What you have to do:
Rewrite the records with "Page size" replaced by "Canvas size" and everything else left as it is. Leave the pictures out.

Input data:
□ □ □

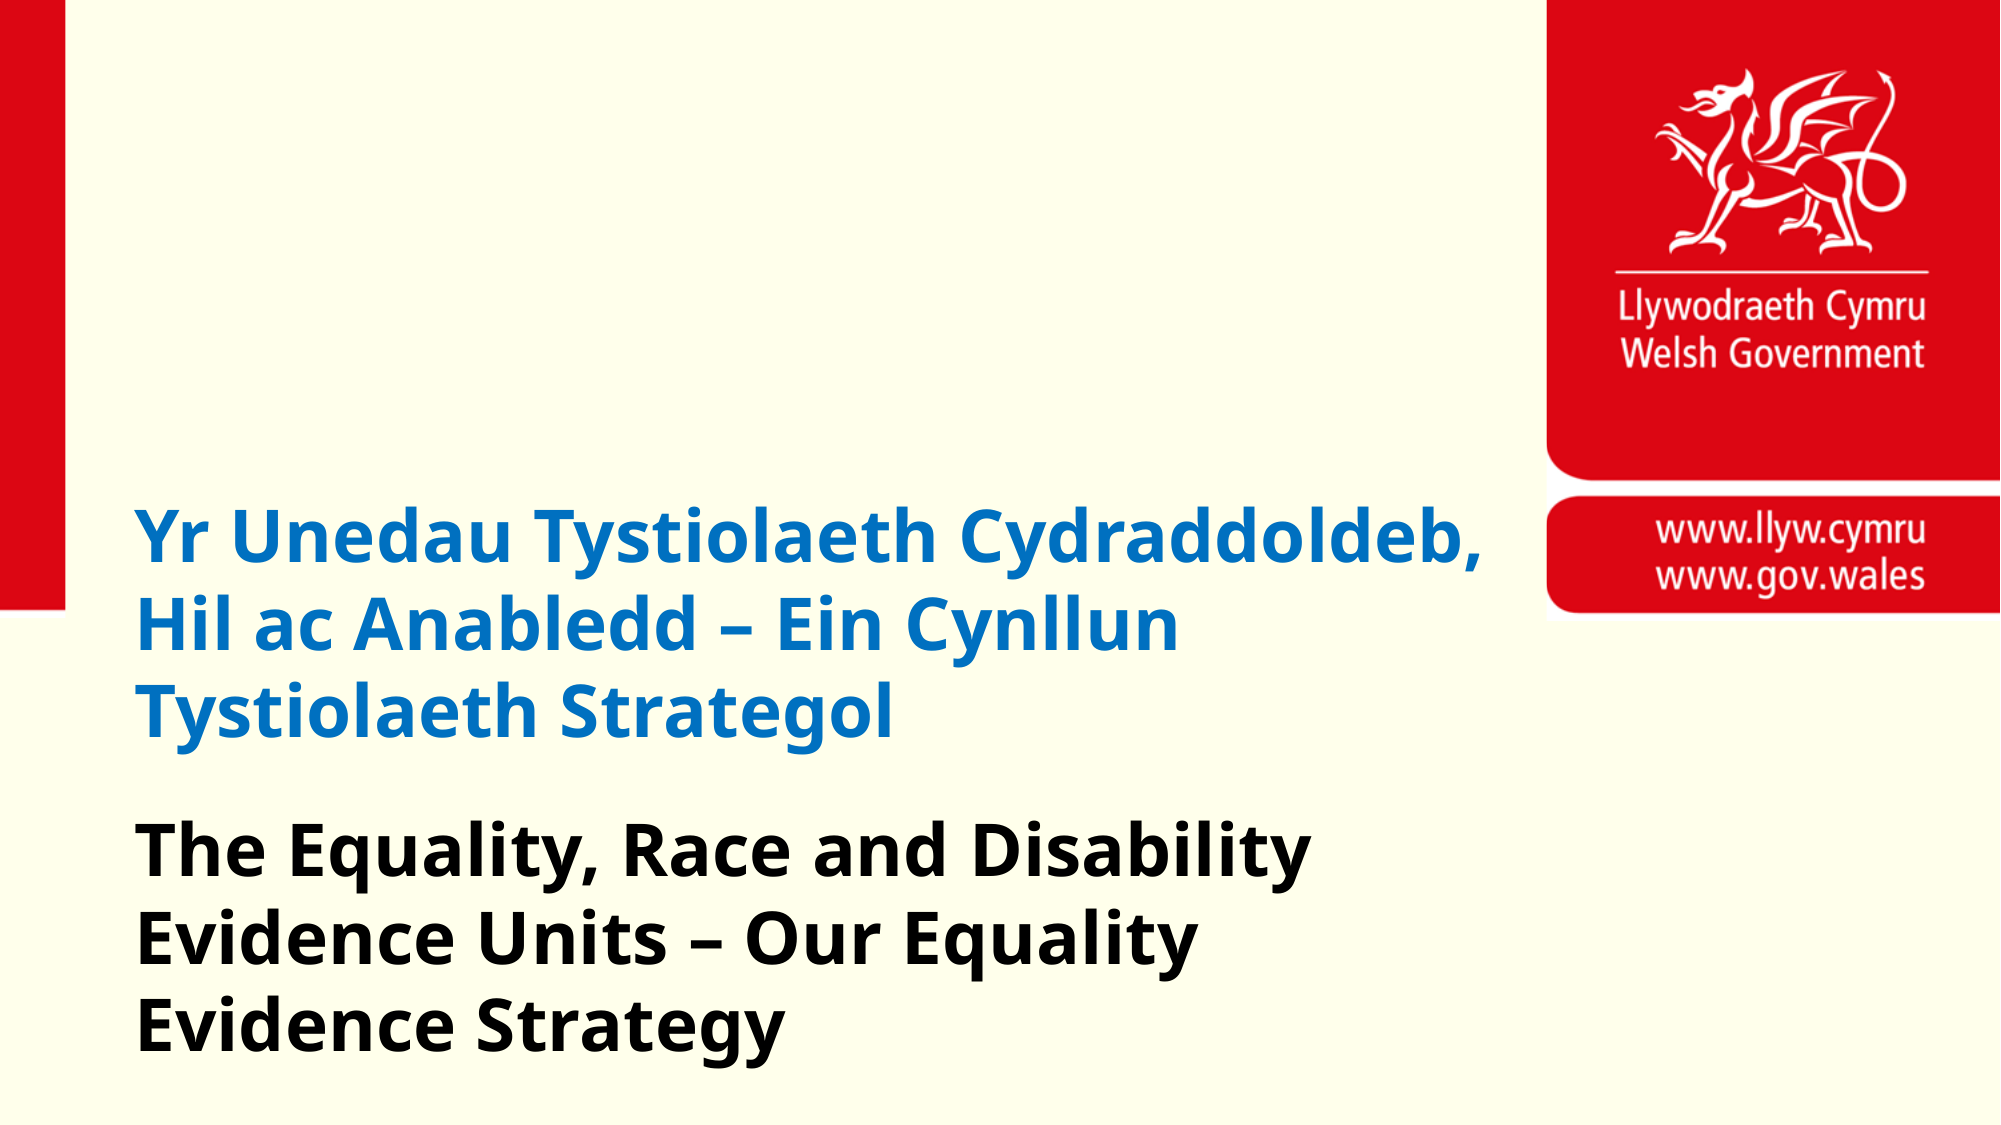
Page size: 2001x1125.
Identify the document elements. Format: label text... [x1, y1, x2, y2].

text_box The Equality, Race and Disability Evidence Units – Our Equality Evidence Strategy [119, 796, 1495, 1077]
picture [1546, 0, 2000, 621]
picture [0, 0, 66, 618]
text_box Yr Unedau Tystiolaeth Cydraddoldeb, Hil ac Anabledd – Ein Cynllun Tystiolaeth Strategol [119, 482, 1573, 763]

□ □ □

Full solution:
Canvas size: 2001x1125.
Identify the document elements. Format: label text... [x1, y1, x2, y2].

text_box The Equality, Race and Disability Evidence Units – Our Equality Evidence Strategy [119, 796, 1495, 1077]
picture [1546, 0, 2000, 621]
picture [0, 0, 66, 618]
text_box Yr Unedau Tystiolaeth Cydraddoldeb, Hil ac Anabledd – Ein Cynllun Tystiolaeth Strategol [119, 482, 1573, 763]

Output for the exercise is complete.